Homélie du 02/02/2025

Nous célébrons la fête de la Présentation du Seigneur au Temple. Que nous dit cette fête ?

C’est d’abord la célébration de la rencontre entre l’Ancien et le Nouveau Testament, entre la prophétie et son accomplissement, entre figure et réalité, entre l’attente et l’accomplissement. En bref, c’est la rencontre entre un monde qui attend et l’accomplissement qu’est le Christ.

Aujourd’hui, nous regardons Jésus comme Celui qui est l’accomplissement ; comme Celui qui est la véritable nouveauté ; comme Celui qui est celui tant attendu qui est enfin venu ; comme Celui qui est parmi nous comme Sauveur et Rédempteur.

Sans Christ, il n’y a pas d’accomplissement pour notre vie. Sans Lui, il n’y a pas d’accomplissement authentique de notre existence. Sans Lui, nous sommes toujours vieux et jamais jeunes et vraiment nouveaux. Sans Lui, le monde ne peut pas connaître cette nouveauté qu’il recherche désespérément et qu’il se trompe parfois en expérimentant, car en réalité, la seule vraie nouveauté est toujours Lui, le Christ, le véritable accomplissement, la vraie nouveauté et la vraie réalisation.

Aujourd’hui, c’est la célébration de notre rencontre avec Lui, de la rencontre de nous, hommes et femmes, avec Celui qui vient accomplir, donner un sens et sauver notre vie.

C’est la fête de la lumière, car aujourd’hui la lumière vient éclairer les ténèbres et l’obscurité. Aujourd’hui, Celui qui est la vraie lumière vient vaincre les ténèbres et l’obscurité qui caractérisent la vie du monde – et aussi de nos cœurs – sans Lui. Car Celui qui est lumière illumine les ténèbres de notre cœur, blessé par le péché et le mal. Si la célébration de la rencontre signifie la célébration du Christ qui est la nouveauté, l’accomplissement, le Sauveur de notre vie, la célébration de la lumière signifie qu’aujourd’hui nous regardons vers Jésus comme Celui qui illumine les ténèbres et l’obscurité du monde et de chacun de nous.

Aujourd’hui c’est la fête de la Consolation. Et la consolation est toujours Lui, le Seigneur, car Il est la vérité qui vainc l’erreur et le doute, Il est le chemin qui nous sort d’un labyrinthe dénué de sens, Il est la vie qui l’emporte sur la mort, Il est la miséricorde qui pardonne nos péchés. Il est la consolation du monde et de notre existence.

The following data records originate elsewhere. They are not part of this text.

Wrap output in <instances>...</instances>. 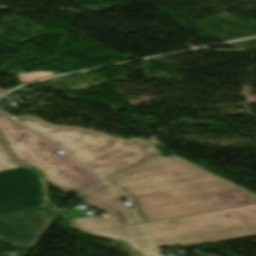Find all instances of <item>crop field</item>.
<instances>
[{
  "instance_id": "5",
  "label": "crop field",
  "mask_w": 256,
  "mask_h": 256,
  "mask_svg": "<svg viewBox=\"0 0 256 256\" xmlns=\"http://www.w3.org/2000/svg\"><path fill=\"white\" fill-rule=\"evenodd\" d=\"M78 197L84 200L85 203L96 206L110 214V218L104 220L96 216L84 218L78 213V210L63 212L83 232L139 223L134 212L120 200L124 195L108 184Z\"/></svg>"
},
{
  "instance_id": "8",
  "label": "crop field",
  "mask_w": 256,
  "mask_h": 256,
  "mask_svg": "<svg viewBox=\"0 0 256 256\" xmlns=\"http://www.w3.org/2000/svg\"><path fill=\"white\" fill-rule=\"evenodd\" d=\"M94 235L123 240L137 253L154 251L156 248L145 234L141 224L87 232Z\"/></svg>"
},
{
  "instance_id": "4",
  "label": "crop field",
  "mask_w": 256,
  "mask_h": 256,
  "mask_svg": "<svg viewBox=\"0 0 256 256\" xmlns=\"http://www.w3.org/2000/svg\"><path fill=\"white\" fill-rule=\"evenodd\" d=\"M0 133L18 160L40 168L47 181L64 192L80 194L105 183L47 140L0 112Z\"/></svg>"
},
{
  "instance_id": "3",
  "label": "crop field",
  "mask_w": 256,
  "mask_h": 256,
  "mask_svg": "<svg viewBox=\"0 0 256 256\" xmlns=\"http://www.w3.org/2000/svg\"><path fill=\"white\" fill-rule=\"evenodd\" d=\"M144 225L158 248L252 236L256 235V204L146 222Z\"/></svg>"
},
{
  "instance_id": "11",
  "label": "crop field",
  "mask_w": 256,
  "mask_h": 256,
  "mask_svg": "<svg viewBox=\"0 0 256 256\" xmlns=\"http://www.w3.org/2000/svg\"><path fill=\"white\" fill-rule=\"evenodd\" d=\"M139 255H141V256H161L158 251L148 252V253H141Z\"/></svg>"
},
{
  "instance_id": "6",
  "label": "crop field",
  "mask_w": 256,
  "mask_h": 256,
  "mask_svg": "<svg viewBox=\"0 0 256 256\" xmlns=\"http://www.w3.org/2000/svg\"><path fill=\"white\" fill-rule=\"evenodd\" d=\"M45 204L35 171L22 167L0 172V215Z\"/></svg>"
},
{
  "instance_id": "1",
  "label": "crop field",
  "mask_w": 256,
  "mask_h": 256,
  "mask_svg": "<svg viewBox=\"0 0 256 256\" xmlns=\"http://www.w3.org/2000/svg\"><path fill=\"white\" fill-rule=\"evenodd\" d=\"M142 222L256 203V195L175 155L161 156L110 182Z\"/></svg>"
},
{
  "instance_id": "10",
  "label": "crop field",
  "mask_w": 256,
  "mask_h": 256,
  "mask_svg": "<svg viewBox=\"0 0 256 256\" xmlns=\"http://www.w3.org/2000/svg\"><path fill=\"white\" fill-rule=\"evenodd\" d=\"M49 75H53V73L38 71V72H33L28 74H22V75H19V77L21 78L22 82H25V81L39 79Z\"/></svg>"
},
{
  "instance_id": "12",
  "label": "crop field",
  "mask_w": 256,
  "mask_h": 256,
  "mask_svg": "<svg viewBox=\"0 0 256 256\" xmlns=\"http://www.w3.org/2000/svg\"><path fill=\"white\" fill-rule=\"evenodd\" d=\"M2 89H0V91H1Z\"/></svg>"
},
{
  "instance_id": "2",
  "label": "crop field",
  "mask_w": 256,
  "mask_h": 256,
  "mask_svg": "<svg viewBox=\"0 0 256 256\" xmlns=\"http://www.w3.org/2000/svg\"><path fill=\"white\" fill-rule=\"evenodd\" d=\"M17 121L55 143L108 182L160 156L154 146L136 139L127 142L104 133L54 126L26 116Z\"/></svg>"
},
{
  "instance_id": "7",
  "label": "crop field",
  "mask_w": 256,
  "mask_h": 256,
  "mask_svg": "<svg viewBox=\"0 0 256 256\" xmlns=\"http://www.w3.org/2000/svg\"><path fill=\"white\" fill-rule=\"evenodd\" d=\"M57 217L48 205L0 216V239L13 245L35 246Z\"/></svg>"
},
{
  "instance_id": "9",
  "label": "crop field",
  "mask_w": 256,
  "mask_h": 256,
  "mask_svg": "<svg viewBox=\"0 0 256 256\" xmlns=\"http://www.w3.org/2000/svg\"><path fill=\"white\" fill-rule=\"evenodd\" d=\"M20 167L12 162L0 143V170Z\"/></svg>"
}]
</instances>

Il est beau, en cette fête, de regarder Jésus comme Celui qui est l’accomplissement, la lumière et la consolation. C’est pour nous – nous en sommes convaincus – parce que sans Jésus nous ne connaissons pas une véritable réalisation et un véritable accomplissement de notre vie, parce que sans Jésus nous ne connaissons pas la vraie lumière qui vainc les ténèbres, parce que sans Jésus il n’y a pas de possibilité de une véritable consolation qui descend jusqu’au plus profond de l’âme.

Nous sommes cependant également conscients d’un autre fait. Au temple, la Vierge remet le petit enfant Jésus au prêtre pour qu’il l’offre au Père. Puis il fait aussi un autre geste : il offre cet enfant au vieux Siméon, c’est-à-dire qu’il l’offre à un monde qui attend l’accomplissement, la lumière, la Consolation ; vers un monde qui attend le Christ, pour être sauvé et racheté. Et si Jésus est notre accomplissement, notre lumière, notre consolation, il ne peut pas ne pas l’être, à travers nous, aussi pour le monde.

Comme Notre-Dame livre l’Enfant Jésus à Syméon, devenant son Sauveur, nous aussi sommes appelés à le livrer au monde, car le monde a besoin de son accomplissement, de sa lumière, de sa consolation. Nous apprenons de Notre-Dame que Jésus n’est pas seulement pour Elle, Il est aussi pour le monde qui a besoin de Lui ; non seulement parce qu’elle est son accomplissement, mais parce qu’elle est l’accomplissement de tout homme, non seulement parce qu’elle est sa lumière, mais parce qu’elle est la lumière de tout homme, non seulement parce qu’elle est sa consolation, mais parce qu’elle est la consolation de chaque homme.